'Hard' year for Facebook as profits surge 56% but changes dent usage

Facebook (NasdaqGS: FB - news) founder Mark Zuckerberg said it had been a "hard" year for the social media giant despite a surge in annual profits as he revealed the negative impact of recent changes.

Shares (Berlin: DI6.BE - news) in the company fell 5% in after-hours trading as Mr Zuckerberg disclosed that the shake-up had cut the amount of time spent on the site by 50m hours a day.

Full-year profits rose 56% to $15.9bn and revenues climbed 47% to $40.7bn while fourth quarter revenues and underlying earnings beat analysts' expectations.

But a 14% rise in the number of daily active users to 1.4 billion in December compared to a year before fell slightly short of Wall Street expectations.

Mr Zuckerberg said: "2017 was a strong year for Facebook, but it was also a hard one."

Facebook had warned earlier this month that tweaks to its news feed feature would result in a hit to user engagement and it has also been affected by changes to the way it shows videos.
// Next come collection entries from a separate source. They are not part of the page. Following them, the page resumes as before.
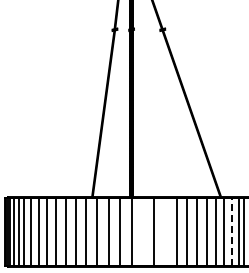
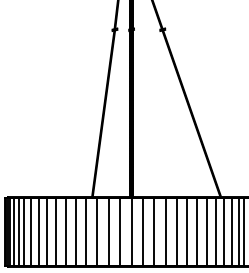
line at (142, 231): none -> present
line at (165, 231): none -> present
line at (231, 231): dashed -> solid
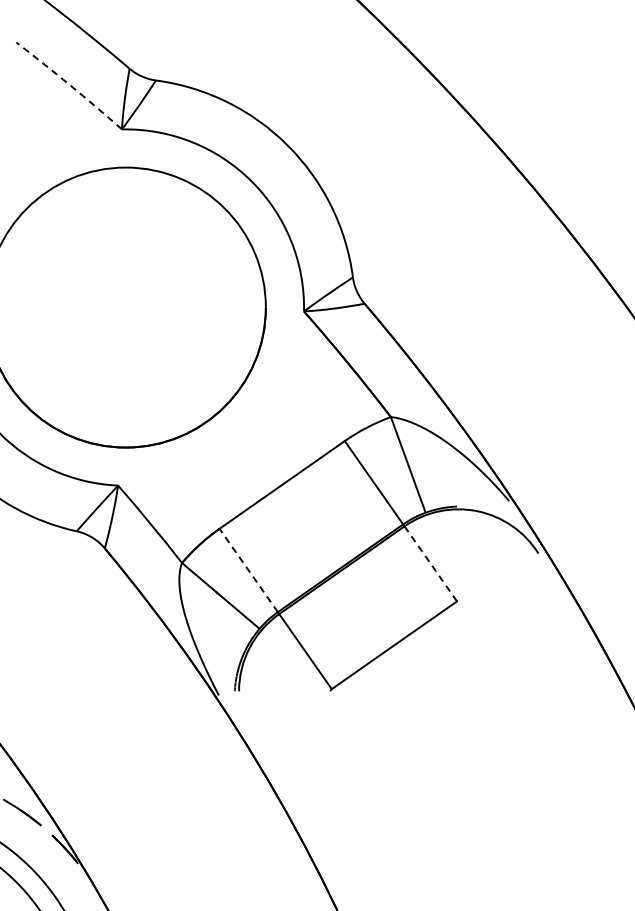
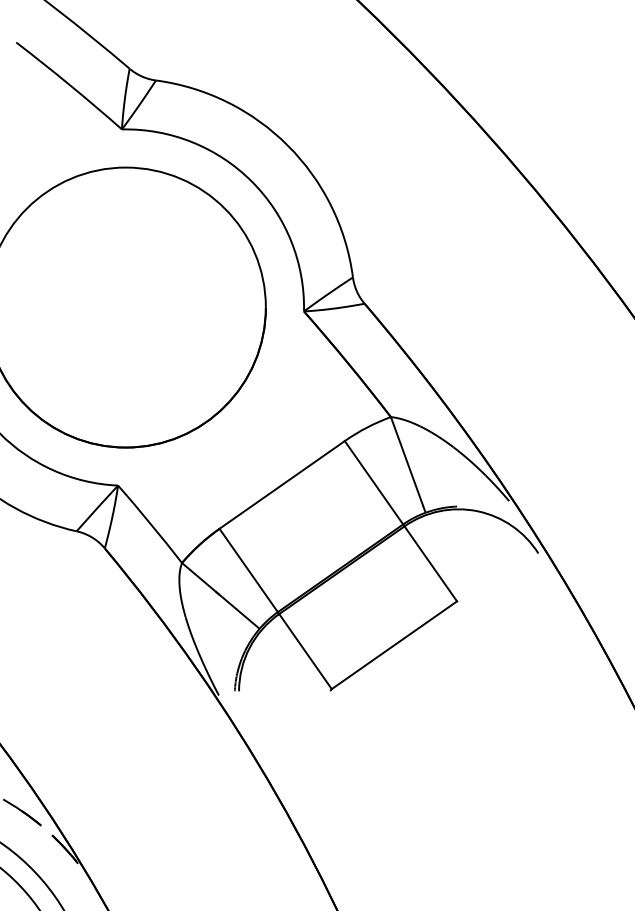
arc at (69, 85): dashed -> solid
line at (430, 563): dashed -> solid
line at (248, 570): dashed -> solid
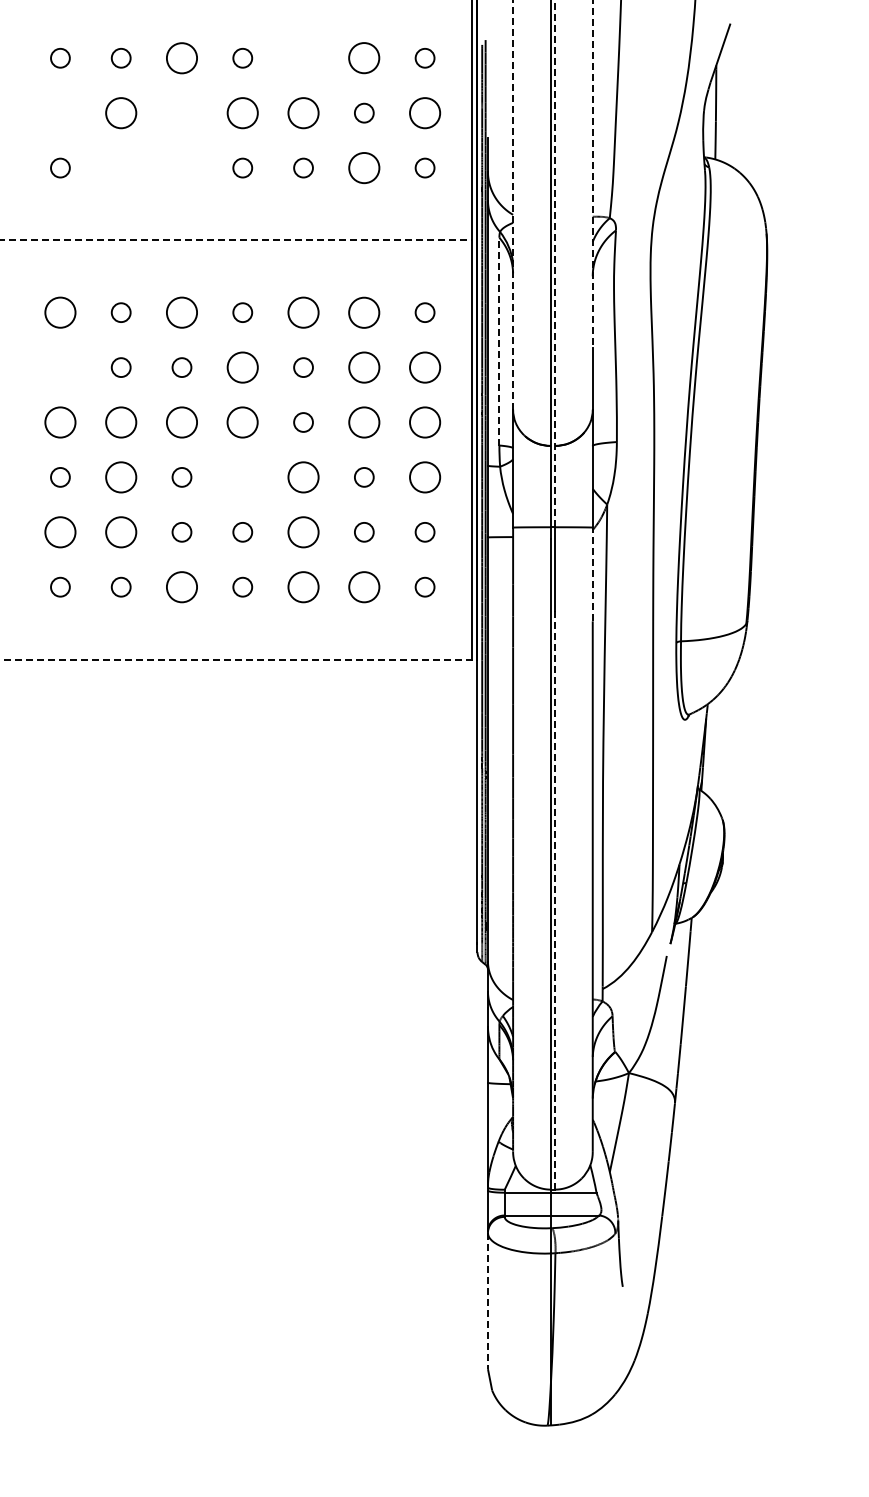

Mr Zuckerberg said: "Last quarter, we made changes to show fewer viral videos to make sure people's time is well spent.

"In total, we made changes that reduced time spent on Facebook by roughly 50m hours every day."

Facebook's boss argues that it is "encouraging meaningful connections between people rather than passive consumption of content" and that by doing so it will be stronger in the long term.

The changes will also see it highlight "trustworthy" news in its news feed following claims that Russians and others spread false reports on the site, particularly during the 2016 presidential election.

Elsewhere in the US tech sector on Wednesday, Microsoft (Euronext: MSF.NX - news) reported better than expected second quarter underlying profit and revenue figures, thanks to demand for its cloud computing services.

But it took a $13.8bn one-off charge relating to Donald Trump's tax reforms that resulted in it reporting a loss of $6.3bn for the three months to the end of December.